-- MATERIAL PROVIDED follows --
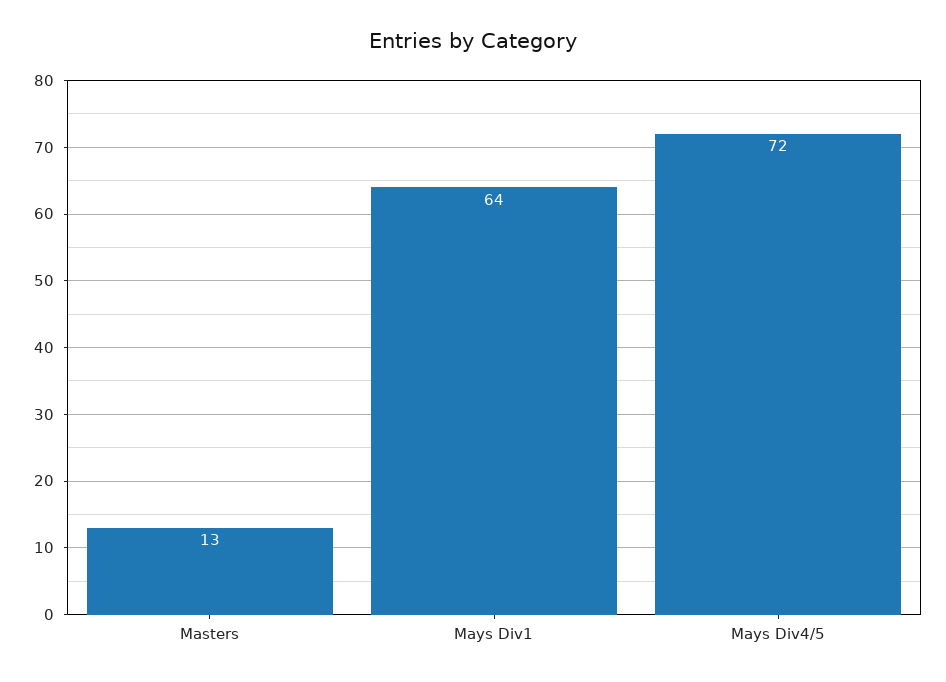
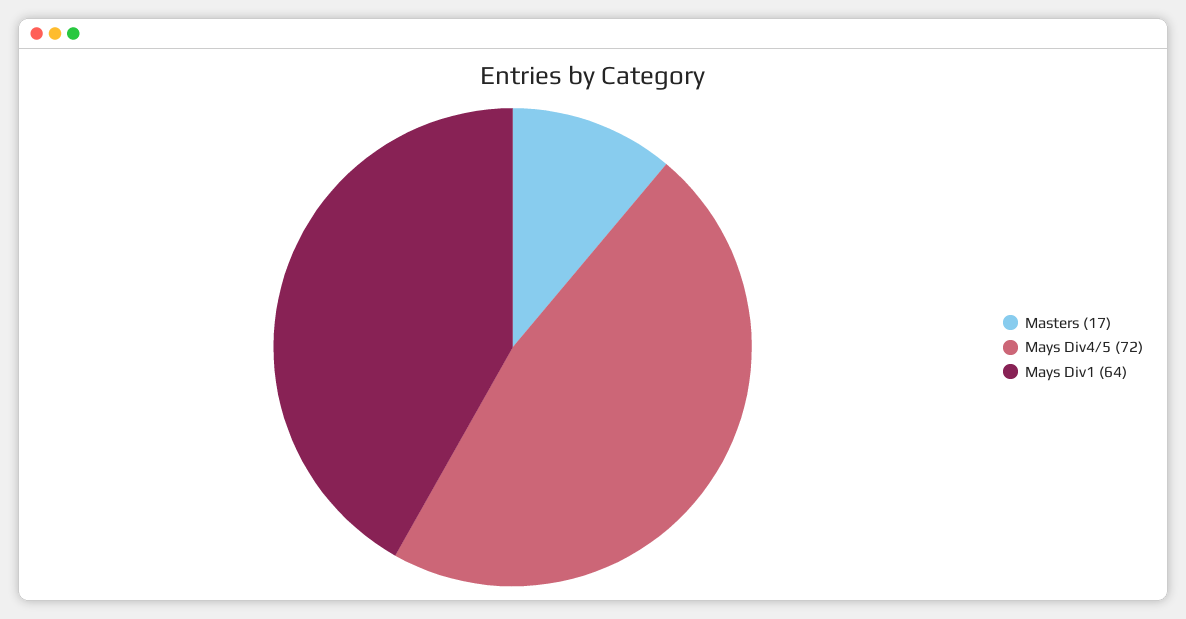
Masters: 13 -> 17

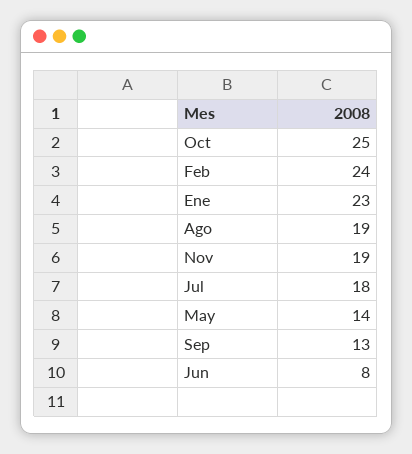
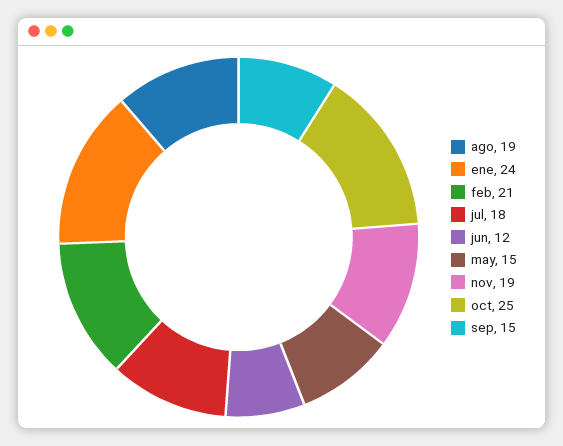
Feb: 24 -> 21
Ene: 23 -> 24
May: 14 -> 15
Sep: 13 -> 15
Jun: 8 -> 12

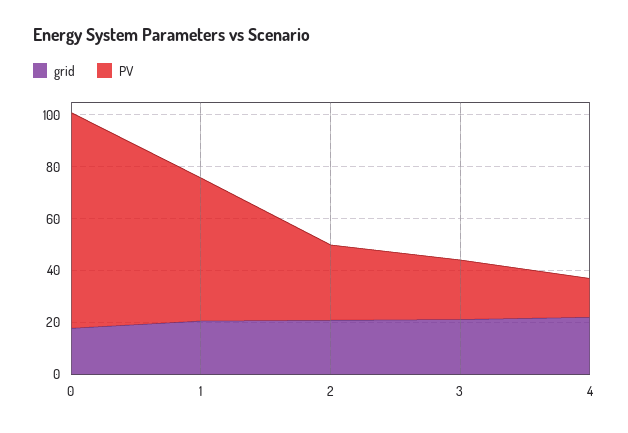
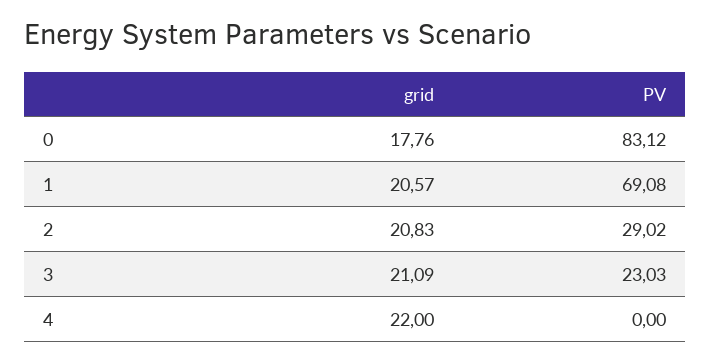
PV, 1: 55 -> 69.08
PV, 4: 15 -> 0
-- MATERIAL PROVIDED concluded --
**WHAT IS BEING ASKED**
Your task is to set down every entry exactly, leaving out any picture it contains.

**THE ANSWER**
Masters: 13 -> 17

Feb: 24 -> 21
Ene: 23 -> 24
May: 14 -> 15
Sep: 13 -> 15
Jun: 8 -> 12

PV, 1: 55 -> 69.08
PV, 4: 15 -> 0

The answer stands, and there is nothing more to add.